There’s Monsters in the Glen
The clock reads 7:29 AM as I pull up to the entrance, but already the beasts have awoken. These creatures have huge wings, howl like Banshees, and spit fire, but you need not look for them in the pages of a fantasy novel. No, these monsters are very much alive, and their presence means only one things – it’s race weekend at Watkins Glen.
This past Fourth of July weekend, the Sports Car Club of America hosted the Majors Super Tour at Watkins Glen International. The race marked the end of the Eastern Conference Majors schedule; a tour encompassing a 12 race series and boy was it one to remember. Clear blue skies made for terrific conditions for drivers to squeeze every last second out of their cars as they screamed around this historic upstate circuit.
Rising above Seneca Lake, “the Glen” has been home to full throttle road racing since 1948, when Cameron Argetsinger organized a twenty-three car race around the outskirts of town, which became the first American road race since the end of World War II. Following a slew of accidents, the town built an official track in 1956, and has held numerous forms of racing since such as NASCAR, IndyCar, Trans-Am, and at it’s pinnacle – Formula One. The Glen served as home of the United States Grand Prix from 1961 to 1980, revered by many as they heyday of Formula One.
Just walking around the circuit was a case of sensory overload. At every turn I could smell that unmistakable whiff of cooked brakes, burnt rubber, and the sting of race fuel. And what a symphony of motorsport! Every ensemble filled the park, with the low bark from the American V8s, the whine from Formula-style cars, the wail of a rotary Mazda, and crackle from carbureted classics. It was truly a wide-eyed, grinning ear-to-ear kind of day.

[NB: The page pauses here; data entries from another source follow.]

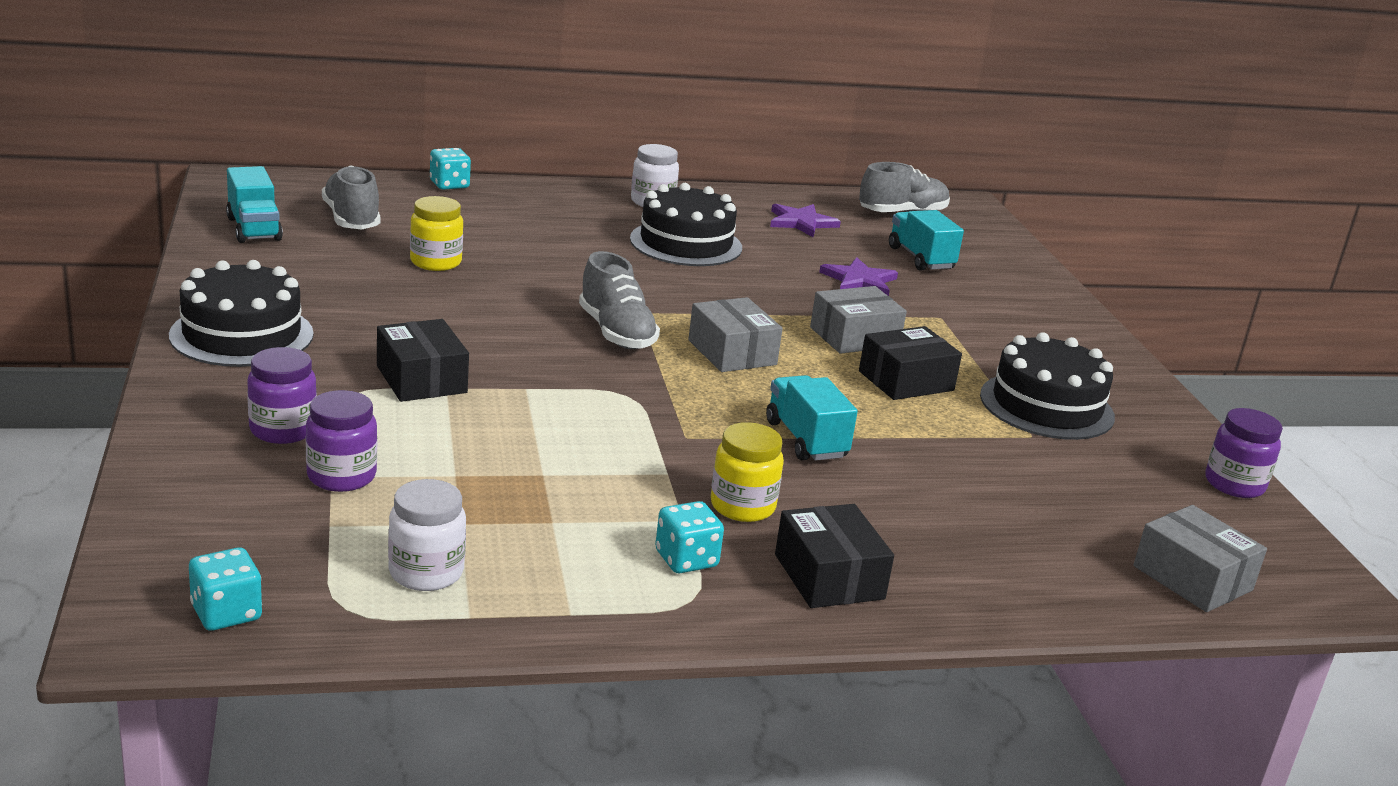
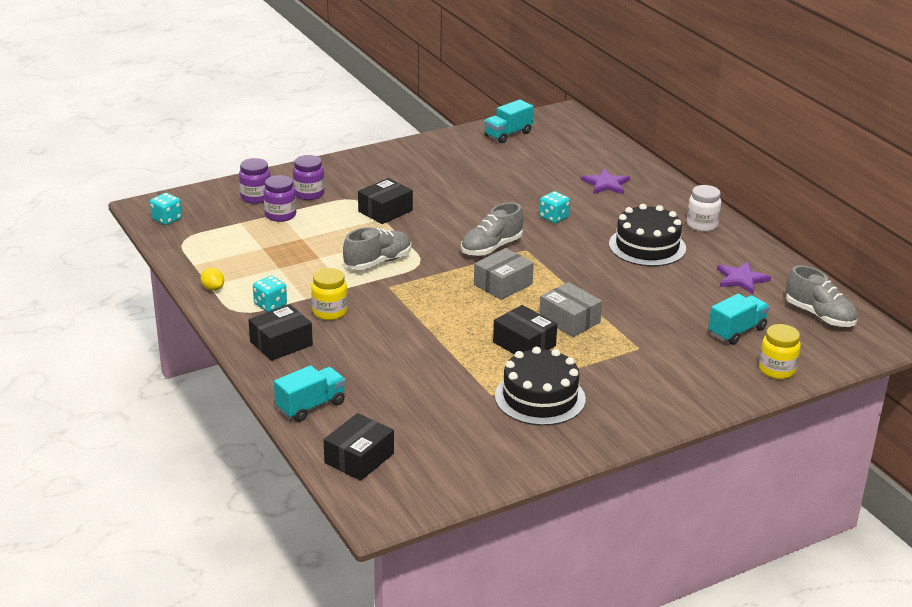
camera: 75 degrees right, 5 degrees up
black cake [169,260,314,367] -> none
grey shoe [322,165,380,230] -> grey shoe moved to [343,227,412,270]
white jar [388,479,466,591] -> none
yellow jar [410,196,463,271] -> yellow jar moved to [759,324,801,379]
turquoise dice [430,148,471,190] -> turquoise dice moved to [539,191,570,223]
turquoise truck [766,375,858,461] -> turquoise truck moved to [274,365,346,422]
purple star [819,257,898,296] -> purple star moved to [581,168,630,194]
grey box [1133,505,1267,612] -> black box [324,413,394,481]
purple jar [1205,408,1283,498] -> purple jar moved to [239,158,271,204]
none -> yellow lemon [201,268,224,291]

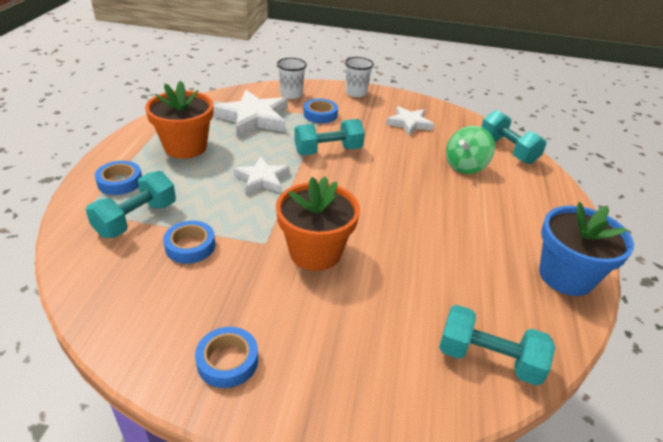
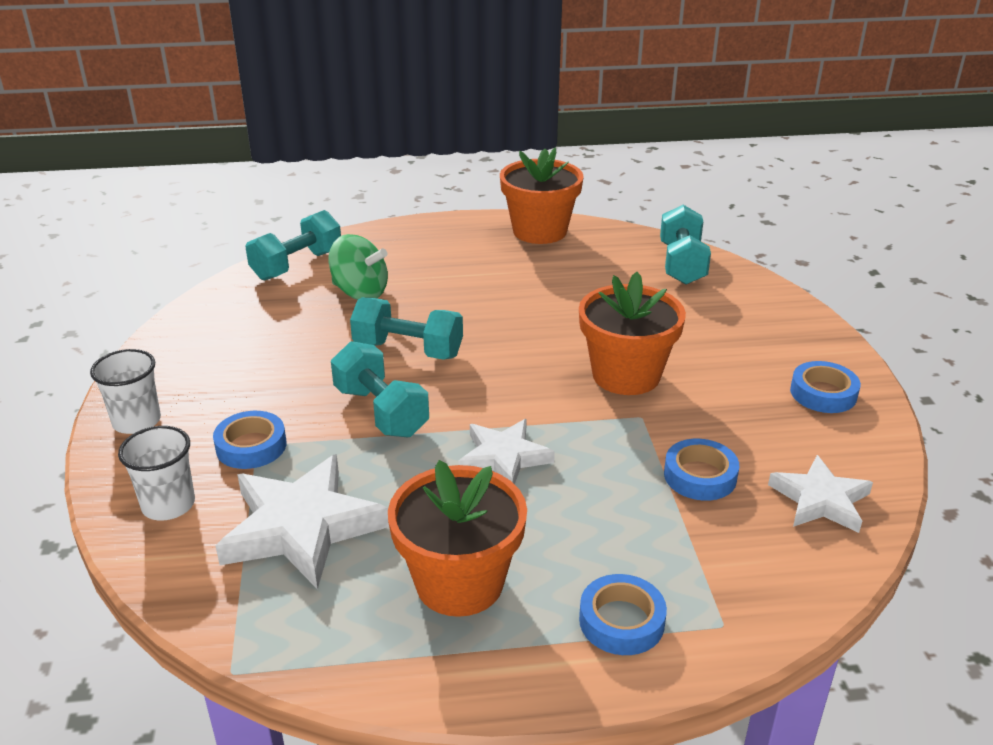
camera: 105 degrees left, 5 degrees down
turquoise dumbbell [86,171,176,238] -> turquoise dumbbell moved to [350,297,463,360]
white star [386,106,434,136] -> white star moved to [768,455,873,533]
blue flower pot [539,202,634,296] -> orange flower pot [500,148,584,244]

I caught up with Gary Hutchinson, a driver in the C Sports Racer category, who gave some advice for amateur drivers looking to compete at the Majors level of the SCCA. “Keep pursuing coaching, no matter what level you’re at.” Hutchinson has raced in BMW sedans for over 9 years before climbing into his new track day racer, a black and red Radical SR3. “People lose races by hundredths of a second, a good instructor can help you drop a few tenths – or maybe even a few seconds – in one session.”
This 2013 season also marks the inaugural year of SCCA Majors racing. The trend of the increasing number of events on the Nationals club racing calendar has contributed to fewer and fewer cars entered in each race event, which has lead the SCCA to introduce the Majors class. This class embodies the highest level of sports car racing, bringing the best of the best together to compete at the ultimate level of wheel to wheel racing in the SCCA. But don’t worry, although the Nationals and Majors race events may overlap and combine at some venues – the points gained in both are attributed to their own individual standings. National events will score points for Divisional and National Championships, while Majors points will dictate standings within the four US Majors Conferences (Eastern, Mid-States, Northern, and Western).
Although this new adjustment to the SCCA hierarchy will take some time to adopt fully, seemingly the racers couldn’t be happier. We saw lots of full heats, close racing from front-runners and between stragglers, plus lots of great bring-what-you-got racers. Not everyone in the field is going to score points, but for these guys – getting to show off their cars and lay down their best laps is the real trophy at days end. So if you’ve got a Miata (nearly every driver did – there must have been over 100) or have even the slightest inkling of interest for motor racing, come on down to Watkins Glen and check out an event!